The line count for "aged" is all that is needed: say how many lines in the listing below contain it.

+ + +

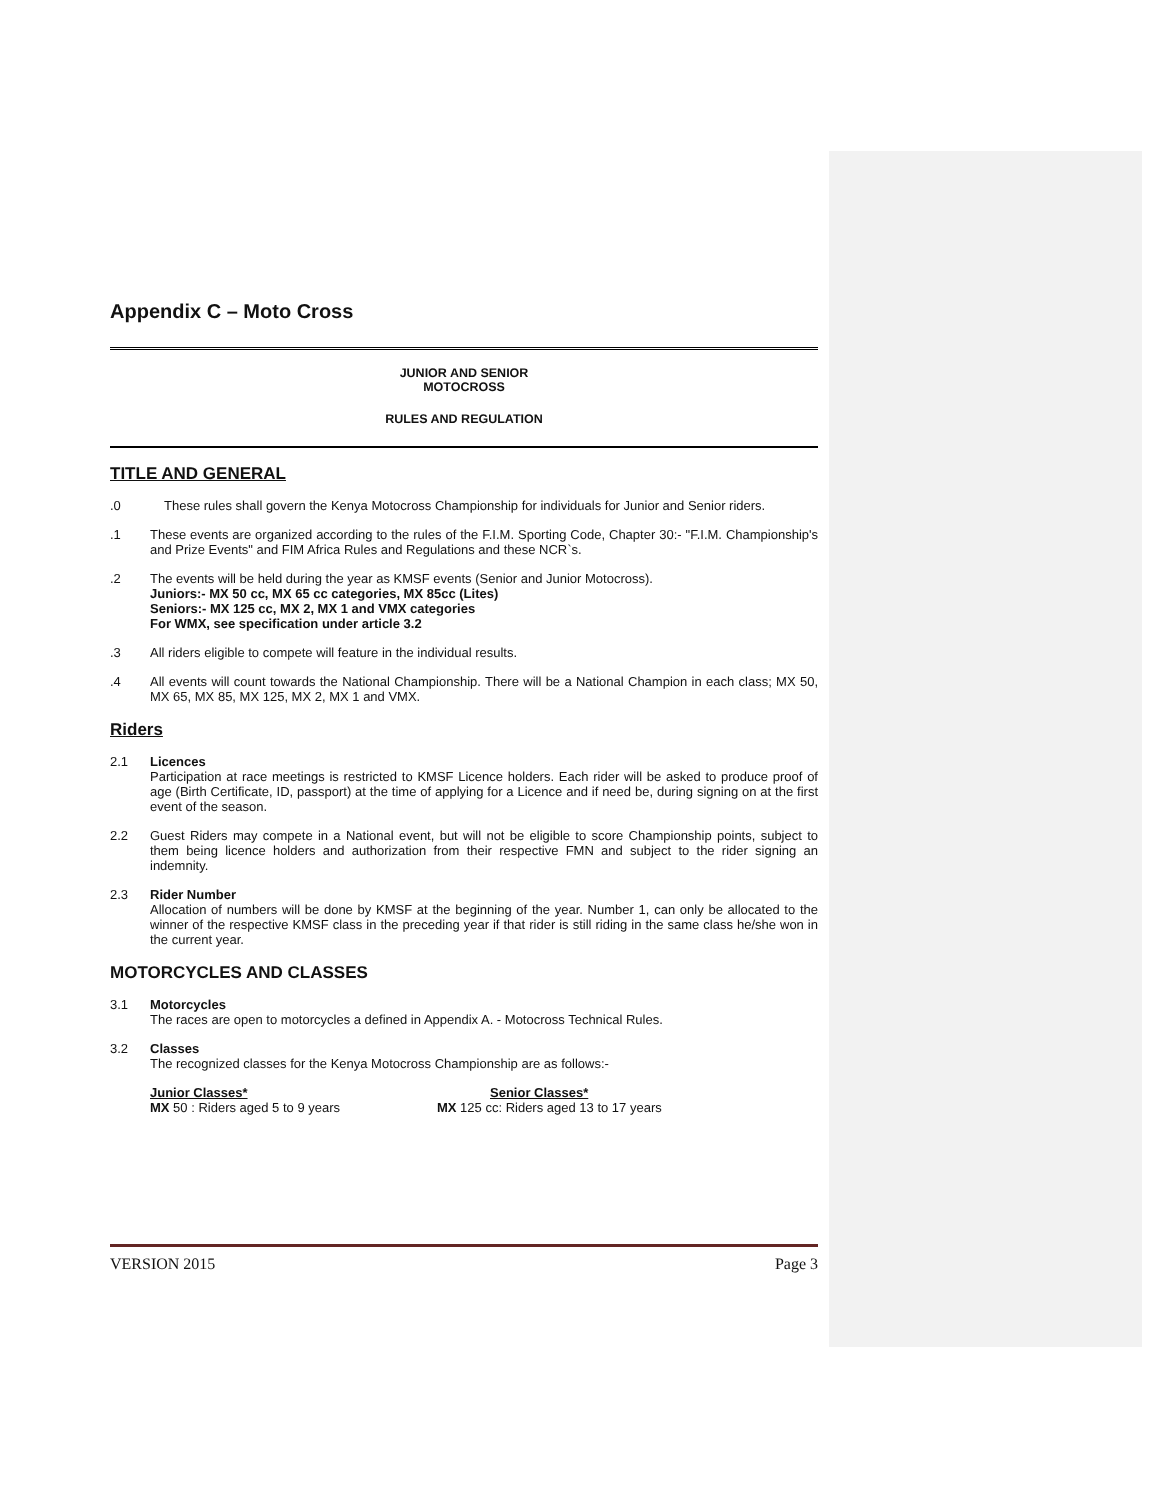Appendix C – Moto Cross
JUNIOR AND SENIOR
MOTOCROSS
RULES AND REGULATION
TITLE AND GENERAL
.0 These rules shall govern the Kenya Motocross Championship for individuals for Junior and Senior riders.
.1 These events are organized according to the rules of the F.I.M. Sporting Code, Chapter 30:- "F.I.M. Championship's and Prize Events" and FIM Africa Rules and Regulations and these NCR`s.
.2 The events will be held during the year as KMSF events (Senior and Junior Motocross).
Juniors:- MX 50 cc, MX 65 cc categories, MX 85cc (Lites)
Seniors:- MX 125 cc, MX 2, MX 1 and VMX categories
For WMX, see specification under article 3.2
.3 All riders eligible to compete will feature in the individual results.
.4 All events will count towards the National Championship. There will be a National Champion in each class; MX 50, MX 65, MX 85, MX 125, MX 2, MX 1 and VMX.
Riders
2.1 Licences
Participation at race meetings is restricted to KMSF Licence holders. Each rider will be asked to produce proof of age (Birth Certificate, ID, passport) at the time of applying for a Licence and if need be, during signing on at the first event of the season.
2.2 Guest Riders may compete in a National event, but will not be eligible to score Championship points, subject to them being licence holders and authorization from their respective FMN and subject to the rider signing an indemnity.
2.3 Rider Number
Allocation of numbers will be done by KMSF at the beginning of the year. Number 1, can only be allocated to the winner of the respective KMSF class in the preceding year if that rider is still riding in the same class he/she won in the current year.
MOTORCYCLES AND CLASSES
3.1 Motorcycles
The races are open to motorcycles a defined in Appendix A. - Motocross Technical Rules.
3.2 Classes
The recognized classes for the Kenya Motocross Championship are as follows:-
Junior Classes*
MX 50 : Riders aged 5 to 9 years
Senior Classes*
MX 125 cc: Riders aged 13 to 17 years
VERSION 2015 Page 3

+ + +

Output of the exercise
2